Photographer Kristoffer Paulsen tells us about getting a photo right in camera, how cameras and guitars are similar and the vintage guitar he owns that might – just might – be ex-Rolling Stones.
My first camera was this tiny, shitty little instamatic with a plastic lens that mum bought me. I took it with me when we went on holidays and I burnt through a whole lot of film. I instantly loved the whole process of taking photos.
I studied photography at school and at TAFE, so my background was technical rather than art. I kind of like that my education, my foundation, is in the old school science side of things where you were dealing with darkrooms and chemicals and where you had to try and get it right when you took the shot.
Back then it was harder to manipulate and polish a photo after you’d taken it. There’s this notion now that you don’t need to be as rigorous because you can fix it in post. But pre-digital, when every photo cost you and you couldn’t just blaze away, it was like you had to consider the shot more, respect the process, pay attention. But even now with digital, if you get things right in the analogue you can actually work quicker and better.
My dad played bass and so there were always guitars around the house when I was growing up. I got my first guitar before I could play it and now I own about 12 guitars. I still play most days.

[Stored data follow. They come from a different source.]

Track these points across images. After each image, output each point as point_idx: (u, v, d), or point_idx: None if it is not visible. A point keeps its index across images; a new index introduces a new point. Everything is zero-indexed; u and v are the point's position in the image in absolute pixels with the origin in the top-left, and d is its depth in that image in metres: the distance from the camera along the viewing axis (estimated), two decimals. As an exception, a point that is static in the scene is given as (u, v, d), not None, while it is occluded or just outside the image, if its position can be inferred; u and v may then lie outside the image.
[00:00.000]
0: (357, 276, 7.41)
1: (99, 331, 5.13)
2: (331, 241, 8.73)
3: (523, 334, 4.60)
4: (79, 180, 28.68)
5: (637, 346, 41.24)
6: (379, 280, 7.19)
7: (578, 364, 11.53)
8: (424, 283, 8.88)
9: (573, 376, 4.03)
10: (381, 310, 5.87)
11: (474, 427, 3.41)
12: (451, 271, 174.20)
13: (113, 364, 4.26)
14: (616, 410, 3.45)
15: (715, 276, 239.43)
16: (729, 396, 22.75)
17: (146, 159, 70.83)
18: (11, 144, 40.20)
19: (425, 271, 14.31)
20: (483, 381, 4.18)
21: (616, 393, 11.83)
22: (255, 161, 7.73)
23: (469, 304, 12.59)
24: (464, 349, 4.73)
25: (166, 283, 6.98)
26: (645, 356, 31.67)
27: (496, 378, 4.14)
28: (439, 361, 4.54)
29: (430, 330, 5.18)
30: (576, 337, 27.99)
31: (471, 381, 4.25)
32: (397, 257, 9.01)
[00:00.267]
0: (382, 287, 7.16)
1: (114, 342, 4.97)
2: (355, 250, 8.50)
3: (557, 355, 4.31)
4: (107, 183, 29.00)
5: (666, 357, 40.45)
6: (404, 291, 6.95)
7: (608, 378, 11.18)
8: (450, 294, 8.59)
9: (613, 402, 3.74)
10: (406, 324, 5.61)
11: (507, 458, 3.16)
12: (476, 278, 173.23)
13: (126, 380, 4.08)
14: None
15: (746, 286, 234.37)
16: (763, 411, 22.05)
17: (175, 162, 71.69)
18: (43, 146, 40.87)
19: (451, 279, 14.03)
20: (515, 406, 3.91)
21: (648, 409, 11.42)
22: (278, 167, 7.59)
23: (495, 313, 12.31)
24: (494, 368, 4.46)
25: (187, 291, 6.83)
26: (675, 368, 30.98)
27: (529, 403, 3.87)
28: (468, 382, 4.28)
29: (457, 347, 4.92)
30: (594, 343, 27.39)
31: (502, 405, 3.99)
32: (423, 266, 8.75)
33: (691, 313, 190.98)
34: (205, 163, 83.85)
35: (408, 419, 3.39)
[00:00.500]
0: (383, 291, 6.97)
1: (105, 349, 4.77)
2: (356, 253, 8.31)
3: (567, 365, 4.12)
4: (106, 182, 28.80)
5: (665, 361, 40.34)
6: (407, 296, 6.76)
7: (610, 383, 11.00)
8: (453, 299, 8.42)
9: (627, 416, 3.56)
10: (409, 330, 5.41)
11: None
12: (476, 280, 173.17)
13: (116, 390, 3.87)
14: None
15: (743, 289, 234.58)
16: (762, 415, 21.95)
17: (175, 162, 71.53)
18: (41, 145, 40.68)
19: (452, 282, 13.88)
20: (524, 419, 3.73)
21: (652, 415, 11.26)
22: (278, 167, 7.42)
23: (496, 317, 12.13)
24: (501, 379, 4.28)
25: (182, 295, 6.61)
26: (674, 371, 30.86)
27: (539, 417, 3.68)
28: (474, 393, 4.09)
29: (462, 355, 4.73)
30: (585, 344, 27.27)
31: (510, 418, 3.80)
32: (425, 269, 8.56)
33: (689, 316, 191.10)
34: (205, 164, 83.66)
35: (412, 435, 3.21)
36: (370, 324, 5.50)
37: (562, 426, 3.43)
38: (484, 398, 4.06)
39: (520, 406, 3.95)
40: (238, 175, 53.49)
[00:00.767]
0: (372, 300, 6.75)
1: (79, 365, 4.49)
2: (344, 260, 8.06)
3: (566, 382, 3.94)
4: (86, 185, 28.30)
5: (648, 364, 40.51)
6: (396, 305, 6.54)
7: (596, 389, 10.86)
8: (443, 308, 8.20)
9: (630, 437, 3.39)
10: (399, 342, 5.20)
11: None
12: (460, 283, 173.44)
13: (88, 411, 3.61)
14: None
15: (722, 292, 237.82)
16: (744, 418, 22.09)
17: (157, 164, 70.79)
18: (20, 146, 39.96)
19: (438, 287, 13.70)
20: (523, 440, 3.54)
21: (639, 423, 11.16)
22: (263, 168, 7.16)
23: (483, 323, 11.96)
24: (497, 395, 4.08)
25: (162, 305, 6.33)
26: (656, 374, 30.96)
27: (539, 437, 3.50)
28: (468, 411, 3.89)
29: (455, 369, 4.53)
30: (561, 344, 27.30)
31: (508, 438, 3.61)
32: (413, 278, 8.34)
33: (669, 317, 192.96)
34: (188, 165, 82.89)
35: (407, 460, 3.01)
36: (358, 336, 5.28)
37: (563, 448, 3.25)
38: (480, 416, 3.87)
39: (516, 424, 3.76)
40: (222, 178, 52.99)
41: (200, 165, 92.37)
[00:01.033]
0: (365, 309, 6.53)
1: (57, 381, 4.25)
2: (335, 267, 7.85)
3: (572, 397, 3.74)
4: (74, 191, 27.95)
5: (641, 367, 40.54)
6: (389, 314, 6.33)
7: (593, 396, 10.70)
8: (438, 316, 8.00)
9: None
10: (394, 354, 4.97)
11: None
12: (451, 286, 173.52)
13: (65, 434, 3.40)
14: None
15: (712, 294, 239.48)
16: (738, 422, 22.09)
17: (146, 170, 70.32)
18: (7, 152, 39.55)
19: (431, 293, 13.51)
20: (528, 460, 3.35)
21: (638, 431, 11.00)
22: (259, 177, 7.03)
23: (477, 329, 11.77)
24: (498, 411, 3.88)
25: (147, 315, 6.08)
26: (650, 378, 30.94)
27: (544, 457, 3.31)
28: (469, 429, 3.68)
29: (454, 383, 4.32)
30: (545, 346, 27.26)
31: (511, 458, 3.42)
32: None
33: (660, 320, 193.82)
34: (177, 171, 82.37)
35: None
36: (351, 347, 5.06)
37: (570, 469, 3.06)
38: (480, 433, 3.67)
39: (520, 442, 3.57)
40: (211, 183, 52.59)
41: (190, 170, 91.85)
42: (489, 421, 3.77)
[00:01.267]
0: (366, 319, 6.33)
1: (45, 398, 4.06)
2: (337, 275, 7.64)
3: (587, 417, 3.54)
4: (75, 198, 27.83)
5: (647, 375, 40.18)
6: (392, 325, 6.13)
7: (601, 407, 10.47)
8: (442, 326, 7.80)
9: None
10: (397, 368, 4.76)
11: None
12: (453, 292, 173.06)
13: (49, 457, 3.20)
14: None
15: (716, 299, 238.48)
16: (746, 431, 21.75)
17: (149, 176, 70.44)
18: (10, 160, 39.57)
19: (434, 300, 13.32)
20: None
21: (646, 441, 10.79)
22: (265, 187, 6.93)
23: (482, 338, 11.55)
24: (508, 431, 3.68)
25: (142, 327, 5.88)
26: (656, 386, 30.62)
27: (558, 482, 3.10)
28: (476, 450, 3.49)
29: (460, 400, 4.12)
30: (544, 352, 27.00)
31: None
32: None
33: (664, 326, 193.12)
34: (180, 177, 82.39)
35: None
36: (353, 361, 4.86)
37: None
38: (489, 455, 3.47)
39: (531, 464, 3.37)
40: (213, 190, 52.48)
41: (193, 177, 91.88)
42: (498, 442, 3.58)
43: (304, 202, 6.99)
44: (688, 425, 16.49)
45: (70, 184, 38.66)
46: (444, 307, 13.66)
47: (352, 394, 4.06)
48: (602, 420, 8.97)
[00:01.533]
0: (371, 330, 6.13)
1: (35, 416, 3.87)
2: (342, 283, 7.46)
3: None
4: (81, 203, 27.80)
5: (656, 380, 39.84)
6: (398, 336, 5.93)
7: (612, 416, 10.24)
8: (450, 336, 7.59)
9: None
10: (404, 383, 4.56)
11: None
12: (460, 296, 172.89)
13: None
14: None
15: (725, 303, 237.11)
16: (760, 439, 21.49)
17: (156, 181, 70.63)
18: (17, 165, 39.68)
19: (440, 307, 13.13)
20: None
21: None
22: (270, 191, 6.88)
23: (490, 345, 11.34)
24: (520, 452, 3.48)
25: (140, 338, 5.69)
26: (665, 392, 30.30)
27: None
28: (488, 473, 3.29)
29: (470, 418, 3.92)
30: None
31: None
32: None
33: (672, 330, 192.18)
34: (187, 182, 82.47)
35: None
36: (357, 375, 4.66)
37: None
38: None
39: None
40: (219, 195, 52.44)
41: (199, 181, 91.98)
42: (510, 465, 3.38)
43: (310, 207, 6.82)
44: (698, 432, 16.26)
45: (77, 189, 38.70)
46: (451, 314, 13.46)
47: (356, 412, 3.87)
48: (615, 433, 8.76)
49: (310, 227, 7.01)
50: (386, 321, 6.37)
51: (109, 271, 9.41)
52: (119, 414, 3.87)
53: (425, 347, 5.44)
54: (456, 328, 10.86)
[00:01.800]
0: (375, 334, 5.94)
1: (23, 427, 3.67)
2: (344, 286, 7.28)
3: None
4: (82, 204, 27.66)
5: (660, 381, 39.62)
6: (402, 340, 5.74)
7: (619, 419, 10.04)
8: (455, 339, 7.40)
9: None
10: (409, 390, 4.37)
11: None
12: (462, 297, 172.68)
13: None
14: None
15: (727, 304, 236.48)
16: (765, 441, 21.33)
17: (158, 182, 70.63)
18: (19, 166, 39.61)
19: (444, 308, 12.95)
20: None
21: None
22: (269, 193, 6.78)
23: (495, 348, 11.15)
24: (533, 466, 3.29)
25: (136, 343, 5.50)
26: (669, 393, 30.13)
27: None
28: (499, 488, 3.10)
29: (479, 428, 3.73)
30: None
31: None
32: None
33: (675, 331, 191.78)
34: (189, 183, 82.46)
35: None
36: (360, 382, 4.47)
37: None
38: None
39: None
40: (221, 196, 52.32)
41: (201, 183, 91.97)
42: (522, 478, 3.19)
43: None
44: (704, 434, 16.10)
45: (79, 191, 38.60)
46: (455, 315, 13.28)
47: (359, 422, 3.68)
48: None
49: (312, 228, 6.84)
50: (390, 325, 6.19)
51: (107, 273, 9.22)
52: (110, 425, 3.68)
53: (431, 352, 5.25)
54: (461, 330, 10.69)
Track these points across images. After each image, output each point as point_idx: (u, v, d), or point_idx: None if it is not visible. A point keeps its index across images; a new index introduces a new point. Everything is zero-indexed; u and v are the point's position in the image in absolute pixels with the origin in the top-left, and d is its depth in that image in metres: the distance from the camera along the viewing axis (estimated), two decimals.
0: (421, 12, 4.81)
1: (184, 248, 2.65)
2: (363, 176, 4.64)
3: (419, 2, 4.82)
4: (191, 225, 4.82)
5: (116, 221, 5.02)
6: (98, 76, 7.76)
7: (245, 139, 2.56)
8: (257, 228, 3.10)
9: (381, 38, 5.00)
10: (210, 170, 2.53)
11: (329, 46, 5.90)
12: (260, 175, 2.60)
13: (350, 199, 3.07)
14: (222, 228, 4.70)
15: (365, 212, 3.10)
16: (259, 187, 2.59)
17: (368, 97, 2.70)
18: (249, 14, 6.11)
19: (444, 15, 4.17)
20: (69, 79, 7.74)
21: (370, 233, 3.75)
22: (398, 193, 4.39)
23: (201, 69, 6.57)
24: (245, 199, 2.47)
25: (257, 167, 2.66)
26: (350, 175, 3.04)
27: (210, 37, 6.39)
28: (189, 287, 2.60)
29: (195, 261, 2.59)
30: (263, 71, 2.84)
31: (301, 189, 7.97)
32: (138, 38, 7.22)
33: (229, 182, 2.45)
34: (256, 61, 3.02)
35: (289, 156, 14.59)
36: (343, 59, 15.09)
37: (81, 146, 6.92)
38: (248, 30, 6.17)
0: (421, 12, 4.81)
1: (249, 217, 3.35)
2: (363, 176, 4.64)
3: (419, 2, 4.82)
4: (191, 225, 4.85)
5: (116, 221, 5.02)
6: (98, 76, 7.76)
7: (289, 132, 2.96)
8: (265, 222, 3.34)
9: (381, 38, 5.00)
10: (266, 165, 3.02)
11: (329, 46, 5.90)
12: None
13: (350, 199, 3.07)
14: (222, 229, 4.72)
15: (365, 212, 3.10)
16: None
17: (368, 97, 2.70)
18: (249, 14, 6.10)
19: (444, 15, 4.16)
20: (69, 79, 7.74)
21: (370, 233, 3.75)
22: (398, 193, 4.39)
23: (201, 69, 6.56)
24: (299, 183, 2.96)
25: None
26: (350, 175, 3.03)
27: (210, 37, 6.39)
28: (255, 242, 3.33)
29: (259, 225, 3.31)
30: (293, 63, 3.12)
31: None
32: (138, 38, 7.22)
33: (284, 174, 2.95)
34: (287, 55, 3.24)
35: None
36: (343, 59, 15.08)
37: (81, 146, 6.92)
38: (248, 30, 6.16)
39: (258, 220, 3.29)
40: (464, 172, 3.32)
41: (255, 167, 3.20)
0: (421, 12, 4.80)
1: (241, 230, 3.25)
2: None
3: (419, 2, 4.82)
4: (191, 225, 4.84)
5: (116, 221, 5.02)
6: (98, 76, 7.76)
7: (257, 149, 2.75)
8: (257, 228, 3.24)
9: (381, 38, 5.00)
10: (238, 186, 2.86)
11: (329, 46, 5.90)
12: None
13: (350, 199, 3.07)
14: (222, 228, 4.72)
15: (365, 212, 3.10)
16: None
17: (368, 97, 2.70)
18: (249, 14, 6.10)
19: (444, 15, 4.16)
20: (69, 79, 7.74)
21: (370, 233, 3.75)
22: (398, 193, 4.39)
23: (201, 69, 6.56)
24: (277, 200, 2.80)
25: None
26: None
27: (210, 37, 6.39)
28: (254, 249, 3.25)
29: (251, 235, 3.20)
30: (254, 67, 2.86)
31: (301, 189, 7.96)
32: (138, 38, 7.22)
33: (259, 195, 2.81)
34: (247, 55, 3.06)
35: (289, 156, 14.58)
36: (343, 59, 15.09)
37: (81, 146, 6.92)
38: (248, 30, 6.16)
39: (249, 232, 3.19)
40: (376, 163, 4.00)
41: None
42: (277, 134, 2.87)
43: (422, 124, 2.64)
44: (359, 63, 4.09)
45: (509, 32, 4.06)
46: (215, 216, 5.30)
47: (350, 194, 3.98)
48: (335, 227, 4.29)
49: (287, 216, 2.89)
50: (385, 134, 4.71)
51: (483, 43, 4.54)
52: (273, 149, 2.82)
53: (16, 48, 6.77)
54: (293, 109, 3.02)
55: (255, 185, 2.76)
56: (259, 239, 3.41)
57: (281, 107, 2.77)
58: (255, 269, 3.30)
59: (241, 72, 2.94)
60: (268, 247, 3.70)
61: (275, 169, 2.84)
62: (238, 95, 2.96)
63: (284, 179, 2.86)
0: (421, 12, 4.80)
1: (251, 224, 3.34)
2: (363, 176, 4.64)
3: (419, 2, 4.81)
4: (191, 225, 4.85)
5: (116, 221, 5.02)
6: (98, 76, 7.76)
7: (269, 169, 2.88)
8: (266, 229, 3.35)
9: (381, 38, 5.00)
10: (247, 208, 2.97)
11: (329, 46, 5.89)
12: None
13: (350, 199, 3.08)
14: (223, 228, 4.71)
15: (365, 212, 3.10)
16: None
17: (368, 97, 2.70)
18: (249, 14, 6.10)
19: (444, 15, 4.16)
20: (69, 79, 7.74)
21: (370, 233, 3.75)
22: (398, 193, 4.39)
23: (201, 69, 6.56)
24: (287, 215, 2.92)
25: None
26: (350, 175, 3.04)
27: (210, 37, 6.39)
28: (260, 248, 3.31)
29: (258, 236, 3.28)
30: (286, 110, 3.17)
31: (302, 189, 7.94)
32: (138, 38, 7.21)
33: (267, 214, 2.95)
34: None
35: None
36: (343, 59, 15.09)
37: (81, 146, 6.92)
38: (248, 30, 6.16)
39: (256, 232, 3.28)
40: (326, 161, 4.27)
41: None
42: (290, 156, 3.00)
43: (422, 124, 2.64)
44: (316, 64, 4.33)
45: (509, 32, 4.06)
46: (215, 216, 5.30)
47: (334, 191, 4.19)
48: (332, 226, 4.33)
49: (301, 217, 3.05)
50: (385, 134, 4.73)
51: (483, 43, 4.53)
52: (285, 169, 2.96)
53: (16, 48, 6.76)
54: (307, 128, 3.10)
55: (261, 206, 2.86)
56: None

I always loved guitar magazines where the guitars were beautifully photographed on white backgrounds so that you could see every detail.
I think with me – and this extends to cameras as well – there’s this real fascination with functional design, where for something to be truly beautiful it has to look great but it has to perform beautifully as well. Things have to serve a purpose and that’s one of the things I love about guitars – there’s always something they can do. It bothers me when things don’t work which is why with an old camera, I’ll spend more money fixing it than what it’s worth because when it works it becomes beautiful to me.
It’s well documented that gear is addictive and I think I’ve proved that with cameras and guitars. Old guitars always fascinate me because of the stories that go with them. There’s a whole history with guitars that you can follow. Different guitars are attached to different subcultures at different times.
The last time I was in the States I went to the Guitar Center In Union Square in New York because they have this really cool vintage section. I bought a 1959 Gretsch 6118 and one of the guys in the store came up to me after I’d bought it and told me it used to be owned by Brian Jones when he played with the Rolling Stones. I’ve seen photos of him playing a guitar like mine. It could all be bullshit but it’s a nice story.
I think my musical background effects my approach to life and the way I take photos. It’s all about perfection through imperfection. Mistakes. Taking things out that shouldn’t be there. I think failing that way is awesome – it means you learn something.